§ **Text shown**
[Sugar-devel] Namespace for 0.84 updates to Browse and Chat?

Tomeu Vizoso tomeu at sugarlabs.org
Tue Oct 13 13:38:48 EDT 2009


On Tue, Oct 13, 2009 at 18:23, Jonas Smedegaard <dr at jones.dk> wrote:
> On Tue, Oct 13, 2009 at 04:06:08PM +0100, Tomeu Vizoso wrote:
>>
>> On Fri, Oct 2, 2009 at 13:28, Jonas Smedegaard <dr at jones.dk> wrote:
>>>
>>> Hi Tomeu (and others),
>>>
>>> On Wed, Sep 30, 2009 at 06:48:05PM +0100, Tomeu Vizoso wrote:
>>>>
>>>> sorry for the late reply, this is a very good question.
>>>>
>>>> I think we should move to dotted version numbers for activities in 0.88,
>>>> maybe interpreting a version number without a dot as 0.xx.
>>>>
>>>> For now and for your specific use case, what about preppending 0.84/0.86
>>>> to the activity version number?
>>>
>>> Debian supports resetting version numbers, but it may cause problems for
>>> other distributions if Sugarlabs start releasing new packages with _lower_
>>> version numbers than the older ones.
>>>
>>> As an example, are you sure that your Mozilla web interface supports
>>> resetting version numbers?  Do the install mechanisms in Sugar itself?
>>
>> Yes, that's why I'm suggesting doing it for 0.88, so we have time to patch
>> whatever needs to be patched.

§ **Recorded information**
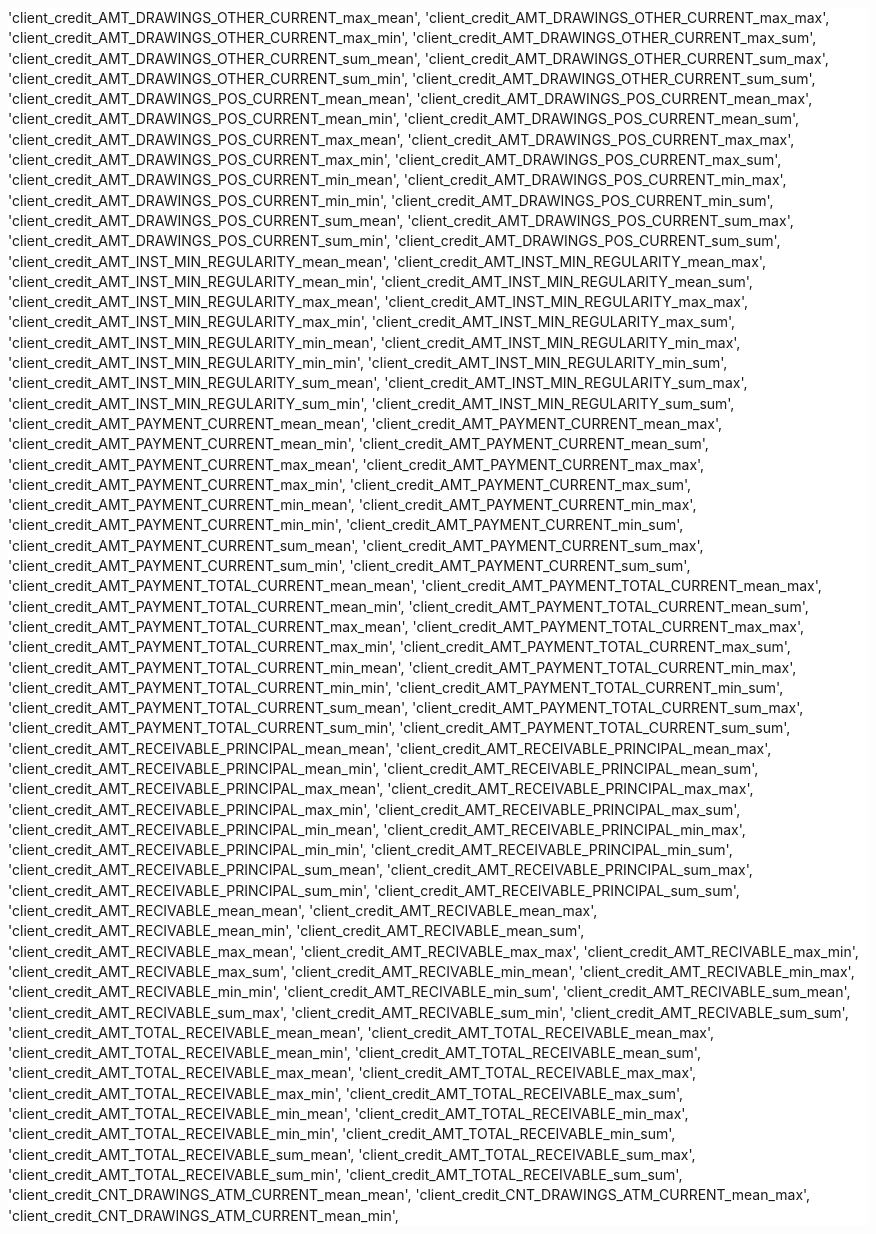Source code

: 'client_credit_AMT_DRAWINGS_OTHER_CURRENT_max_mean', 'client_credit_AMT_DRAWINGS_OTHER_CURRENT_max_max', 'client_credit_AMT_DRAWINGS_OTHER_CURRENT_max_min', 'client_credit_AMT_DRAWINGS_OTHER_CURRENT_max_sum', 'client_credit_AMT_DRAWINGS_OTHER_CURRENT_sum_mean', 'client_credit_AMT_DRAWINGS_OTHER_CURRENT_sum_max', 'client_credit_AMT_DRAWINGS_OTHER_CURRENT_sum_min', 'client_credit_AMT_DRAWINGS_OTHER_CURRENT_sum_sum', 'client_credit_AMT_DRAWINGS_POS_CURRENT_mean_mean', 'client_credit_AMT_DRAWINGS_POS_CURRENT_mean_max', 'client_credit_AMT_DRAWINGS_POS_CURRENT_mean_min', 'client_credit_AMT_DRAWINGS_POS_CURRENT_mean_sum', 'client_credit_AMT_DRAWINGS_POS_CURRENT_max_mean', 'client_credit_AMT_DRAWINGS_POS_CURRENT_max_max', 'client_credit_AMT_DRAWINGS_POS_CURRENT_max_min', 'client_credit_AMT_DRAWINGS_POS_CURRENT_max_sum', 'client_credit_AMT_DRAWINGS_POS_CURRENT_min_mean', 'client_credit_AMT_DRAWINGS_POS_CURRENT_min_max', 'client_credit_AMT_DRAWINGS_POS_CURRENT_min_min', 'client_credit_AMT_DRAWINGS_POS_CURRENT_min_sum', 'client_credit_AMT_DRAWINGS_POS_CURRENT_sum_mean', 'client_credit_AMT_DRAWINGS_POS_CURRENT_sum_max', 'client_credit_AMT_DRAWINGS_POS_CURRENT_sum_min', 'client_credit_AMT_DRAWINGS_POS_CURRENT_sum_sum', 'client_credit_AMT_INST_MIN_REGULARITY_mean_mean', 'client_credit_AMT_INST_MIN_REGULARITY_mean_max', 'client_credit_AMT_INST_MIN_REGULARITY_mean_min', 'client_credit_AMT_INST_MIN_REGULARITY_mean_sum', 'client_credit_AMT_INST_MIN_REGULARITY_max_mean', 'client_credit_AMT_INST_MIN_REGULARITY_max_max', 'client_credit_AMT_INST_MIN_REGULARITY_max_min', 'client_credit_AMT_INST_MIN_REGULARITY_max_sum', 'client_credit_AMT_INST_MIN_REGULARITY_min_mean', 'client_credit_AMT_INST_MIN_REGULARITY_min_max', 'client_credit_AMT_INST_MIN_REGULARITY_min_min', 'client_credit_AMT_INST_MIN_REGULARITY_min_sum', 'client_credit_AMT_INST_MIN_REGULARITY_sum_mean', 'client_credit_AMT_INST_MIN_REGULARITY_sum_max', 'client_credit_AMT_INST_MIN_REGULARITY_sum_min', 'client_credit_AMT_INST_MIN_REGULARITY_sum_sum', 'client_credit_AMT_PAYMENT_CURRENT_mean_mean', 'client_credit_AMT_PAYMENT_CURRENT_mean_max', 'client_credit_AMT_PAYMENT_CURRENT_mean_min', 'client_credit_AMT_PAYMENT_CURRENT_mean_sum', 'client_credit_AMT_PAYMENT_CURRENT_max_mean', 'client_credit_AMT_PAYMENT_CURRENT_max_max', 'client_credit_AMT_PAYMENT_CURRENT_max_min', 'client_credit_AMT_PAYMENT_CURRENT_max_sum', 'client_credit_AMT_PAYMENT_CURRENT_min_mean', 'client_credit_AMT_PAYMENT_CURRENT_min_max', 'client_credit_AMT_PAYMENT_CURRENT_min_min', 'client_credit_AMT_PAYMENT_CURRENT_min_sum', 'client_credit_AMT_PAYMENT_CURRENT_sum_mean', 'client_credit_AMT_PAYMENT_CURRENT_sum_max', 'client_credit_AMT_PAYMENT_CURRENT_sum_min', 'client_credit_AMT_PAYMENT_CURRENT_sum_sum', 'client_credit_AMT_PAYMENT_TOTAL_CURRENT_mean_mean', 'client_credit_AMT_PAYMENT_TOTAL_CURRENT_mean_max', 'client_credit_AMT_PAYMENT_TOTAL_CURRENT_mean_min', 'client_credit_AMT_PAYMENT_TOTAL_CURRENT_mean_sum', 'client_credit_AMT_PAYMENT_TOTAL_CURRENT_max_mean', 'client_credit_AMT_PAYMENT_TOTAL_CURRENT_max_max', 'client_credit_AMT_PAYMENT_TOTAL_CURRENT_max_min', 'client_credit_AMT_PAYMENT_TOTAL_CURRENT_max_sum', 'client_credit_AMT_PAYMENT_TOTAL_CURRENT_min_mean', 'client_credit_AMT_PAYMENT_TOTAL_CURRENT_min_max', 'client_credit_AMT_PAYMENT_TOTAL_CURRENT_min_min', 'client_credit_AMT_PAYMENT_TOTAL_CURRENT_min_sum', 'client_credit_AMT_PAYMENT_TOTAL_CURRENT_sum_mean', 'client_credit_AMT_PAYMENT_TOTAL_CURRENT_sum_max', 'client_credit_AMT_PAYMENT_TOTAL_CURRENT_sum_min', 'client_credit_AMT_PAYMENT_TOTAL_CURRENT_sum_sum', 'client_credit_AMT_RECEIVABLE_PRINCIPAL_mean_mean', 'client_credit_AMT_RECEIVABLE_PRINCIPAL_mean_max', 'client_credit_AMT_RECEIVABLE_PRINCIPAL_mean_min', 'client_credit_AMT_RECEIVABLE_PRINCIPAL_mean_sum', 'client_credit_AMT_RECEIVABLE_PRINCIPAL_max_mean', 'client_credit_AMT_RECEIVABLE_PRINCIPAL_max_max', 'client_credit_AMT_RECEIVABLE_PRINCIPAL_max_min', 'client_credit_AMT_RECEIVABLE_PRINCIPAL_max_sum', 'client_credit_AMT_RECEIVABLE_PRINCIPAL_min_mean', 'client_credit_AMT_RECEIVABLE_PRINCIPAL_min_max', 'client_credit_AMT_RECEIVABLE_PRINCIPAL_min_min', 'client_credit_AMT_RECEIVABLE_PRINCIPAL_min_sum', 'client_credit_AMT_RECEIVABLE_PRINCIPAL_sum_mean', 'client_credit_AMT_RECEIVABLE_PRINCIPAL_sum_max', 'client_credit_AMT_RECEIVABLE_PRINCIPAL_sum_min', 'client_credit_AMT_RECEIVABLE_PRINCIPAL_sum_sum', 'client_credit_AMT_RECIVABLE_mean_mean', 'client_credit_AMT_RECIVABLE_mean_max', 'client_credit_AMT_RECIVABLE_mean_min', 'client_credit_AMT_RECIVABLE_mean_sum', 'client_credit_AMT_RECIVABLE_max_mean', 'client_credit_AMT_RECIVABLE_max_max', 'client_credit_AMT_RECIVABLE_max_min', 'client_credit_AMT_RECIVABLE_max_sum', 'client_credit_AMT_RECIVABLE_min_mean', 'client_credit_AMT_RECIVABLE_min_max', 'client_credit_AMT_RECIVABLE_min_min', 'client_credit_AMT_RECIVABLE_min_sum', 'client_credit_AMT_RECIVABLE_sum_mean', 'client_credit_AMT_RECIVABLE_sum_max', 'client_credit_AMT_RECIVABLE_sum_min', 'client_credit_AMT_RECIVABLE_sum_sum', 'client_credit_AMT_TOTAL_RECEIVABLE_mean_mean', 'client_credit_AMT_TOTAL_RECEIVABLE_mean_max', 'client_credit_AMT_TOTAL_RECEIVABLE_mean_min', 'client_credit_AMT_TOTAL_RECEIVABLE_mean_sum', 'client_credit_AMT_TOTAL_RECEIVABLE_max_mean', 'client_credit_AMT_TOTAL_RECEIVABLE_max_max', 'client_credit_AMT_TOTAL_RECEIVABLE_max_min', 'client_credit_AMT_TOTAL_RECEIVABLE_max_sum', 'client_credit_AMT_TOTAL_RECEIVABLE_min_mean', 'client_credit_AMT_TOTAL_RECEIVABLE_min_max', 'client_credit_AMT_TOTAL_RECEIVABLE_min_min', 'client_credit_AMT_TOTAL_RECEIVABLE_min_sum', 'client_credit_AMT_TOTAL_RECEIVABLE_sum_mean', 'client_credit_AMT_TOTAL_RECEIVABLE_sum_max', 'client_credit_AMT_TOTAL_RECEIVABLE_sum_min', 'client_credit_AMT_TOTAL_RECEIVABLE_sum_sum', 'client_credit_CNT_DRAWINGS_ATM_CURRENT_mean_mean', 'client_credit_CNT_DRAWINGS_ATM_CURRENT_mean_max', 'client_credit_CNT_DRAWINGS_ATM_CURRENT_mean_min',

§ **Tasks to complete**
• A. In the mailing list thread, which release does Tomeu suggest for moving activities to dotted version numbers?
• B. Rewrite the mailing list thread on activity version numbers starting at "On Tue, Oct 13, 2009 at 18:23, Jonas" and ending at "very good question.", putting "posted" wherever "wrote" appears.
• C. Carry on the mailing list thread about activity version numbers from its last line.

§ **Answers to the exercises**
• A. 0.88

• B.
On Tue, Oct 13, 2009 at 18:23, Jonas Smedegaard <dr at jones.dk> posted:
> On Tue, Oct 13, 2009 at 04:06:08PM +0100, Tomeu Vizoso posted:
>>
>> On Fri, Oct 2, 2009 at 13:28, Jonas Smedegaard <dr at jones.dk> posted:
>>>
>>> Hi Tomeu (and others),
>>>
>>> On Wed, Sep 30, 2009 at 06:48:05PM +0100, Tomeu Vizoso posted:
>>>>
>>>> sorry for the late reply, this is a very good question.

• C.
>>
>> About newer activity versions with dotted version numbers not updating
>> older ones in <=0.86 because they are interpreted as older, I guess we have
>> three options:
>>
>> - accept it as-is, activity authors that want older versions of Sugar
>> to update to their bundles need to also produce bundles with undotted
>> version numbers (messy),
>>
>> - patch older versions to recognize the new scheme (won't be possible
>> for many/most deployments),
>>
>> - start the dotted series from the last integer used: Browse-112.1,
>> Browse-112.2, etc (ugly).
>>
>> Any better options?
>
>
> Only option sane to me is your last one: Start using the classical
> major[.minor[.micro]] version scheme, treating the older versions as being
> purely a major number.
>
> No, I do not see it as ugly at all.  Only if looking at the version numbers
> with marketing goggles on can I imagine it looking ugly: Version numbers
> simply reflects versions, that's all.
>
> If you want something technically ugly, then implement "epoch" handling in
> version handling code everywhere with e.g. following notation (inspired by
> Debian syntax): [epoch:]major[.minor[.micro]], bump packages to a new epoch
> e.g. 111 → 112→ 1:2.0 → 1:2.1 etc.
>
> With such technically ugly approach you can have a marketing nice look by
> stripping off epoch from GUI display of version numbers (but beware, users
> will need to see the full true ugly version number somehow, to understand
> why 2.0 is newer than 112!).

Maybe I should have written confusing instead of ugly, meaning that
people have some expectations of what version numbers mean and may not
be aware of what happened in this case.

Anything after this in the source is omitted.